Aquí en Los Trinitarios, la gente está en grito. "Mi hermana en Nueva York me mandaba 200 dólares fijo cada mes, pero este abril solo pudo enviar 150", lamenta Doña Carmen Almonte, con la voz quebrada mientras hace su compra en el colmado. "Dice que la vida allá también está apretada y que ya no le rinde igual". En la Charles de Gaulle, Juan Pérez, motoconchista, confirma el bajón: "Antes, la gente me pagaba sin problema, ahora hasta regatean el pasaje, y claro, es que no tienen efectivo. La comida no espera, pero el dinero sí se está haciendo esperar". Según los vecinos del sector, esta situación está generando un estrés adicional en los hogares. Las discusiones por dinero se han vuelto más frecuentes, y la desesperación empieza a hacer nido. "Si esto sigue así, no sé qué haremos", confiesa una joven madre de Invivienda, visiblemente preocupada por el futuro de sus hijos.
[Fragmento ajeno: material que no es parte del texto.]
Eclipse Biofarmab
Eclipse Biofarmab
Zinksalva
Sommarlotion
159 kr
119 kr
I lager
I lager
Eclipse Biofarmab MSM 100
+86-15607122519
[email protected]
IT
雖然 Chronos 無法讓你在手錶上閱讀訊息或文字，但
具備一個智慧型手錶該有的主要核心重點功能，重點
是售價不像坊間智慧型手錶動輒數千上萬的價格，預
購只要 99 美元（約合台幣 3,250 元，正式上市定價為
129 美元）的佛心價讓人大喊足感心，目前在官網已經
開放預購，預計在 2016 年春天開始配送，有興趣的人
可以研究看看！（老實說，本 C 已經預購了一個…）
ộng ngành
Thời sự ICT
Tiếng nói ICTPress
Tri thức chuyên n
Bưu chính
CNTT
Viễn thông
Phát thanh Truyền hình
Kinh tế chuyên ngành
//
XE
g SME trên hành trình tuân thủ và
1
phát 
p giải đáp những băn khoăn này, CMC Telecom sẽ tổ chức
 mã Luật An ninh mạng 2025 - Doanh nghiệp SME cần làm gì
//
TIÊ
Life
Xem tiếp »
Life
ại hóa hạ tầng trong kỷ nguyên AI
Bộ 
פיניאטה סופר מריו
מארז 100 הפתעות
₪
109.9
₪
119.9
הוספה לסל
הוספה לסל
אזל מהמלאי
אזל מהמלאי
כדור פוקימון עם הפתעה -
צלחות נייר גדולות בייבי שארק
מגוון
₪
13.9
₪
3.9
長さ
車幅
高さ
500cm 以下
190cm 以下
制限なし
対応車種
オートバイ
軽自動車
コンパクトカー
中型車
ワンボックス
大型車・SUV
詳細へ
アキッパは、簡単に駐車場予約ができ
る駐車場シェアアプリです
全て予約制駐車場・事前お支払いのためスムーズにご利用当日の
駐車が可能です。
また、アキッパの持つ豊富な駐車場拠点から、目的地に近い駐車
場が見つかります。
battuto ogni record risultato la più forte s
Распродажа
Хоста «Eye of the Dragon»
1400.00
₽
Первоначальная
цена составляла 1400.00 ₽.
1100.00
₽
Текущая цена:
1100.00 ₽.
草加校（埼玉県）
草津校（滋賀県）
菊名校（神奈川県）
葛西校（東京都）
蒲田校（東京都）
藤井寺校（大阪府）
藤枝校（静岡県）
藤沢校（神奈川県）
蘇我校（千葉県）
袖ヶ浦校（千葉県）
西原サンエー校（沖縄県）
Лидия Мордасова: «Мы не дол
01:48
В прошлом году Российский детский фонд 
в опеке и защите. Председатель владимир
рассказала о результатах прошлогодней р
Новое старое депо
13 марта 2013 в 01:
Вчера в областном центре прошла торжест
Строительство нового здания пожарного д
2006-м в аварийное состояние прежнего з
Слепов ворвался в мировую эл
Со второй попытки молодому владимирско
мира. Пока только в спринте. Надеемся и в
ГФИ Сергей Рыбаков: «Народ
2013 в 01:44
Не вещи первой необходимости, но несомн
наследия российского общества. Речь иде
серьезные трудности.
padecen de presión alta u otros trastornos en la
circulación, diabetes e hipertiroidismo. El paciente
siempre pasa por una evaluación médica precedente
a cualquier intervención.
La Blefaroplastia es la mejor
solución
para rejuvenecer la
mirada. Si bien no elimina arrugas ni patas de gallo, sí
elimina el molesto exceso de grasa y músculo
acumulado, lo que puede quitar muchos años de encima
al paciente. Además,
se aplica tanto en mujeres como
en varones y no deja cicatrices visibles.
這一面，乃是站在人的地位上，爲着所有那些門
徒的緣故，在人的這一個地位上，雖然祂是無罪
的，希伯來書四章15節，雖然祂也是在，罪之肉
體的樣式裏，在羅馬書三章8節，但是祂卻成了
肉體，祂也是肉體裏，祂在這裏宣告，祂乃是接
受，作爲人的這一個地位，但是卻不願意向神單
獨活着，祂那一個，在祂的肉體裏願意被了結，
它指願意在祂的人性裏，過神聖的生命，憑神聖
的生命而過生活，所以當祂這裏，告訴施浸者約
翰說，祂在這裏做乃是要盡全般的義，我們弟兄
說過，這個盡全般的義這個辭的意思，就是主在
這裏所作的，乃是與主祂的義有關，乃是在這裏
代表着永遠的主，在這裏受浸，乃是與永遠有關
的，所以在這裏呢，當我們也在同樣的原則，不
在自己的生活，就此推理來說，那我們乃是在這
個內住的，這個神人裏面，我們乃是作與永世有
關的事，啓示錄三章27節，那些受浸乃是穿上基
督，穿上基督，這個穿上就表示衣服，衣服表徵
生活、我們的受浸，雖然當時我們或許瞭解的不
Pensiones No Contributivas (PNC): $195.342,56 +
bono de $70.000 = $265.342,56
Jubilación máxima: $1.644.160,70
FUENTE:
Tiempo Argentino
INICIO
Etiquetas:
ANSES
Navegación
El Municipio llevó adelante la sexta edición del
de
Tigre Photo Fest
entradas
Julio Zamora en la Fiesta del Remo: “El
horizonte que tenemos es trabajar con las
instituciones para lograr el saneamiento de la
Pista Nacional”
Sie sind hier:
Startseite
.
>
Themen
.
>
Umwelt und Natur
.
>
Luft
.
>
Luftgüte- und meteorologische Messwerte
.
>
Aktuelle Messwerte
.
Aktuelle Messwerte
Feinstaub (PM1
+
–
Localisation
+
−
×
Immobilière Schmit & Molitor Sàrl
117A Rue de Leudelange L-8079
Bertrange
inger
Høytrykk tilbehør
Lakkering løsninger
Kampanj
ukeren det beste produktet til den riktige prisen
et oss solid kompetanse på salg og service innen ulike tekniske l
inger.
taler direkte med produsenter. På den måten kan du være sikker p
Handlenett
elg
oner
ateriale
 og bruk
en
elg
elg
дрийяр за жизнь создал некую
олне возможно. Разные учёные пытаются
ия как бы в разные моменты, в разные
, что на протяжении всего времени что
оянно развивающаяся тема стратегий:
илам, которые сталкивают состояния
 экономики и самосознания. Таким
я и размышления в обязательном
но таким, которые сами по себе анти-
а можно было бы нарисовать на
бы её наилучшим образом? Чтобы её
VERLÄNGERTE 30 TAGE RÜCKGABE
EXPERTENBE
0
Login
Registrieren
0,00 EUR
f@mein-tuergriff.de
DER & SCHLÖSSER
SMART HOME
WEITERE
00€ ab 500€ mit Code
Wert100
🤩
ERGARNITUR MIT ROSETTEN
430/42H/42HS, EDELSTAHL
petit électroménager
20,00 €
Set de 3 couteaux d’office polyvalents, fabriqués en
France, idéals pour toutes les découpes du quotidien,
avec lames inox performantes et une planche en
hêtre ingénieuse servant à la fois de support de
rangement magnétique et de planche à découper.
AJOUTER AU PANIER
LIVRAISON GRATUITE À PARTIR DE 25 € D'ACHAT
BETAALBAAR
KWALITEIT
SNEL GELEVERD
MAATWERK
A nivel de República Dominicana, la caída de las remesas no es solo un problema de los barrios; es un asunto macroeconómico serio. Menos dólares entrando al país significa una presión sobre el tipo de cambio, afectando el costo de las importaciones y, por ende, el precio de los productos que consumimos a diario. El gobierno, a través del Ministerio de Hacienda y el Banco Central, ya está analizando la situación y se supo que buscan estrategias para amortiguar el golpe. Expertos económicos advierten que si la tendencia continúa, podría desacelerar el crecimiento económico general del país, que ha sido elogiado por su resiliencia en los últimos años. Esto podría incluso afectar las reservas internacionales, aunque por ahora se mantienen estables. Es un recordatorio de la vulnerabilidad de nuestra economía ante factores externos, y la necesidad de diversificar las fuentes de ingresos nacionales y fortalecer la producción local.
La pregunta que ronda en cada hogar de SDE es: ¿Qué pasará si las remesas no se recuperan? Los barrios de Los Mina, Invivienda y Charles de Gaulle, acostumbrados a la lucha diaria, tendrán que buscar nuevas maneras de subsistir. Es hora de que las autoridades ofrezcan soluciones concretas, más allá de los discursos. Se necesita apoyo a las microempresas, programas de capacitación y una inyección real de capital en las comunidades más afectadas. El Farol al Día seguirá al tanto de cada movimiento, de cada voz que se levante en nuestros barrios. Exigiremos respuestas y mantendremos informada a nuestra gente. La situación es grave, pero la esperanza y la inventiva del dominicano son más fuertes. ¿Seremos capaces de darle la vuelta a esta crisis económica? Solo el tiempo, y la acción de todos, lo dirá.